_Problem_
Everything from the line with "nt aimé savoir" to the line with "Lluvia de ideas sobre posibles remedios" in the listing below, both lines included, needs to be copied exactly, apart from the pictures.

_Input data_
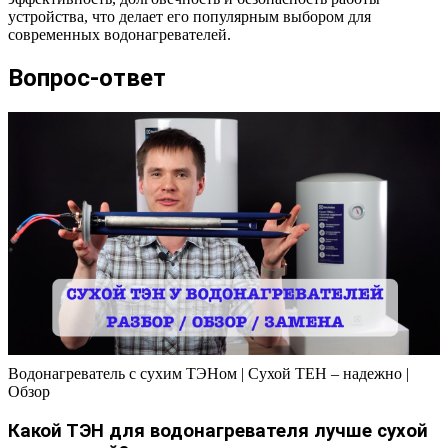
устройства, что делает его популярным выбором для
современных водонагревателей.
Вопрос-ответ
Водонагреватель с сухим ТЭНом | Сухой ТЕН – надежно |
Обзор
Какой ТЭН для водонагревателя лучше сухой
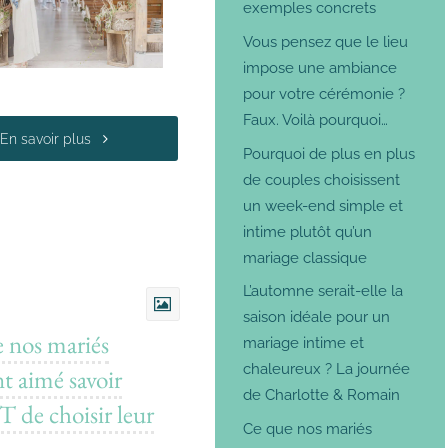
exemples concrets
Vous pensez que le lieu
impose une ambiance
pour votre cérémonie ?
Faux. Voilà pourquoi…
En savoir plus
Pourquoi de plus en plus
de couples choisissent
un week-end simple et
intime plutôt qu’un
mariage classique
L’automne serait-elle la
saison idéale pour un
 nos mariés
mariage intime et
chaleureux ? La journée
nt aimé savoir
de Charlotte & Romain
de choisir leur
Ce que nos mariés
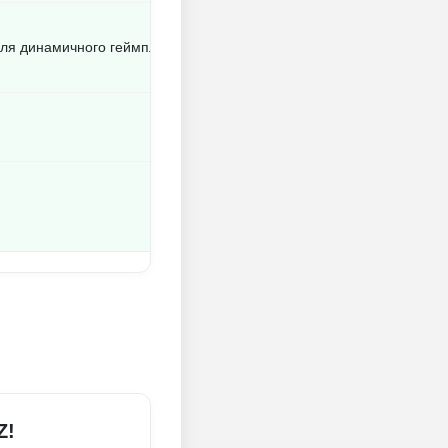
для динамичного геймплея
Z!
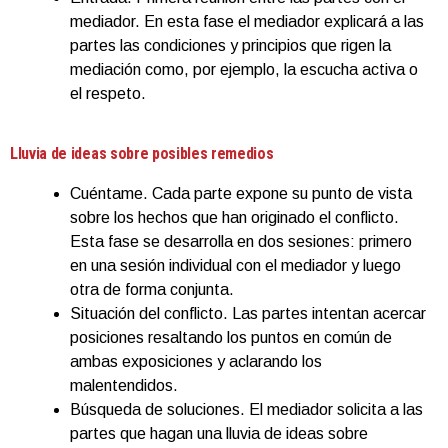
mediador. En esta fase el mediador explicará a las
partes las condiciones y principios que rigen la
mediación como, por ejemplo, la escucha activa o
el respeto.
Lluvia de ideas sobre posibles remedios
Cuéntame. Cada parte expone su punto de vista
sobre los hechos que han originado el conflicto.
Esta fase se desarrolla en dos sesiones: primero
en una sesión individual con el mediador y luego
otra de forma conjunta.
Situación del conflicto. Las partes intentan acercar
posiciones resaltando los puntos en común de
ambas exposiciones y aclarando los
malentendidos.
Búsqueda de soluciones. El mediador solicita a las
partes que hagan una lluvia de ideas sobre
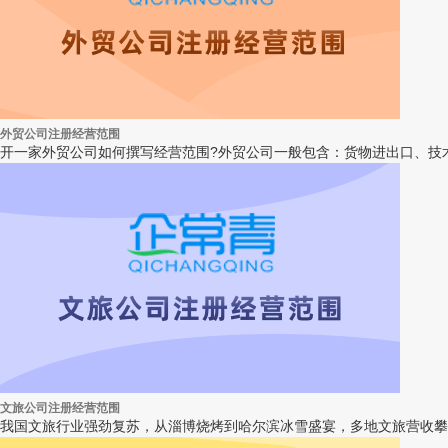
外贸公司注册经营范围
开一家外贸公司如何撰写经营范围?外贸公司一般包含：货物进出口、技术
文旅公司注册经营范围
我国文旅行业强劲复苏，从淄博烧烤到哈尔滨冰雪盛宴，多地文旅营收攀升，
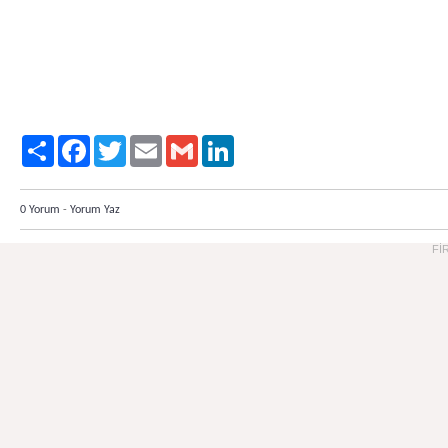
Paylaş
Facebook
Twitter
Email
Gmail
LinkedIn
0 Yorum
-
Yorum Yaz
Fİ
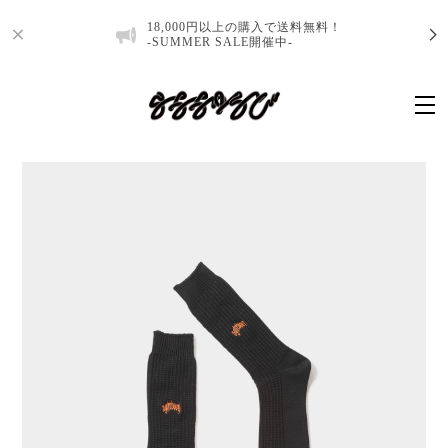
18,000円以上の購入で送料無料！
-SUMMER SALE開催中-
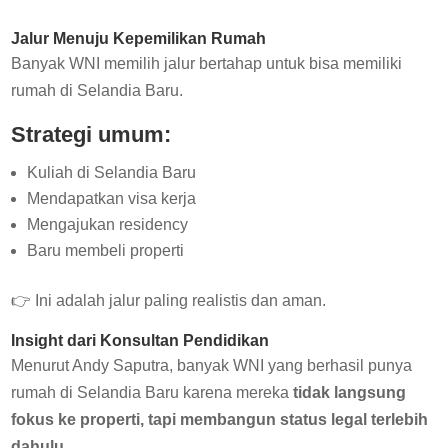
Jalur Menuju Kepemilikan Rumah
Banyak WNI memilih jalur bertahap untuk bisa memiliki
rumah di
Selandia Baru
.
Strategi umum:
Kuliah di Selandia Baru
Mendapatkan visa kerja
Mengajukan residency
Baru membeli properti
👉 Ini adalah jalur paling realistis dan aman.
Insight dari Konsultan Pendidikan
Menurut
Andy Saputra
, banyak WNI yang berhasil punya
rumah di Selandia Baru karena mereka
tidak langsung
fokus ke properti, tapi membangun status legal terlebih
dahulu
.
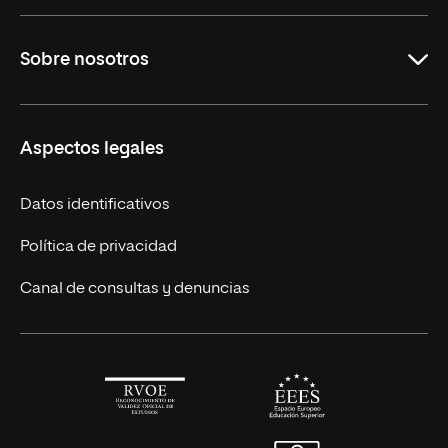
Maestrías en línea
Sobre nosotros
Licenciaturas en línea
Másteres Europeos
UNIR en México
Aspectos legales
Cursos Europeos
Nuestros alumnos
Títulos Americanos
Únete a nosotros
Datos identificativos
Alianza Newman
Actualidad
Política de privacidad
Solicita información
Canal de consultas y denuncias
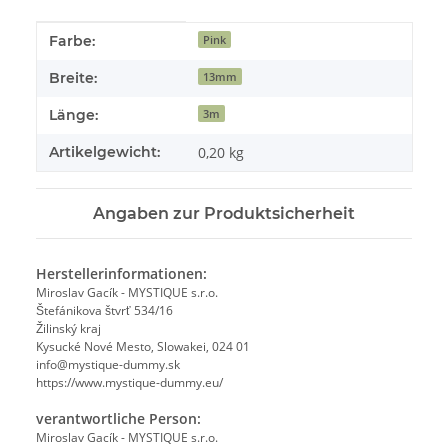
Produkteigenschaft
Wert
Farbe:
Pink
Breite:
13mm
Länge:
3m
Artikelgewicht:
0,20
kg
Angaben zur Produktsicherheit
Herstellerinformationen:
Miroslav Gacík - MYSTIQUE s.r.o.
Štefánikova štvrť 534/16
Žilinský kraj
Kysucké Nové Mesto, Slowakei, 024 01
info@mystique-dummy.sk
https://www.mystique-dummy.eu/
verantwortliche Person:
Miroslav Gacík - MYSTIQUE s.r.o.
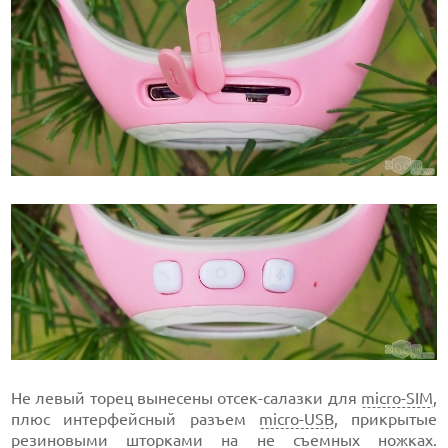
Не левый торец вынесены отсек-салазки для
micro-SIM
,
плюс интерфейсный разъем
micro-USB
, прикрытые
резиновыми шторками на не съемных ножках.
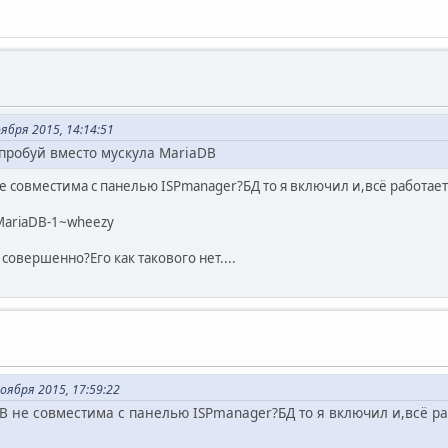
ября 2015, 14:14:51
опробуй вместо мускула MariaDB
не совместима с панелью ISPmanager?БД то я включил и,всё работае
-MariaDB-1~wheezy
совершенно?Его как такового нет....
оября 2015, 17:59:22
B не совместима с панелью ISPmanager?БД то я включил и,всё р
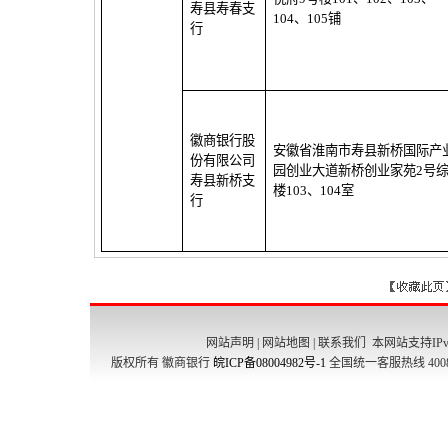
寿县寿春支
104
、
105
铺
行
徽商银行股
安徽省淮南市寿县新桥国际产
份有限公司
园创业大道新桥创业家苑
2
号
寿县新桥支
楼
103
、
104
室
行
网站声明
|
网站地图
|
联系我们
本网站支持IPv
版权所有 徽商银行
皖ICP备08004982号-1
全国统一客服热线 4008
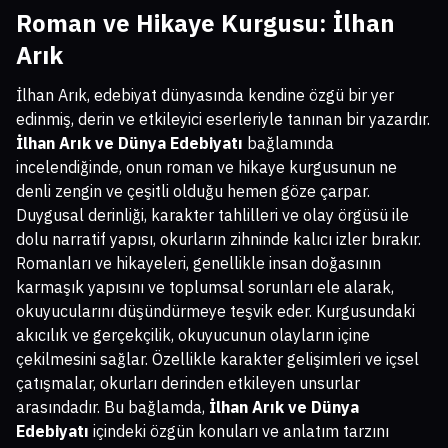
Roman ve Hikaye Kurgusu: İlhan
Arık
İlhan Arık, edebiyat dünyasında kendine özgü bir yer
edinmiş, derin ve etkileyici eserleriyle tanınan bir yazardır.
İlhan Arık ve Dünya Edebiyatı
bağlamında
incelendiğinde, onun roman ve hikaye kurgusunun ne
denli zengin ve çeşitli olduğu hemen göze çarpar.
Duygusal derinliği, karakter tahlilleri ve olay örgüsü ile
dolu narratif yapısı, okurların zihninde kalıcı izler bırakır.
Romanları ve hikayeleri, genellikle insan doğasının
karmaşık yapısını ve toplumsal sorunları ele alarak,
okuyucularını düşündürmeye teşvik eder. Kurgusundaki
akıcılık ve gerçekçilik, okuyucunun olayların içine
çekilmesini sağlar. Özellikle karakter gelişimleri ve içsel
çatışmalar, okurları derinden etkileyen unsurlar
arasındadır. Bu bağlamda,
İlhan Arık ve Dünya
Edebiyatı
içindeki özgün konuları ve anlatım tarzını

_Result of the task_
nt aimé savoir
de Charlotte & Romain
de choisir leur
Ce que nos mariés
для динамичного геймплея
Z!
mediador. En esta fase el mediador explicará a las
partes las condiciones y principios que rigen la
mediación como, por ejemplo, la escucha activa o
el respeto.
Lluvia de ideas sobre posibles remedios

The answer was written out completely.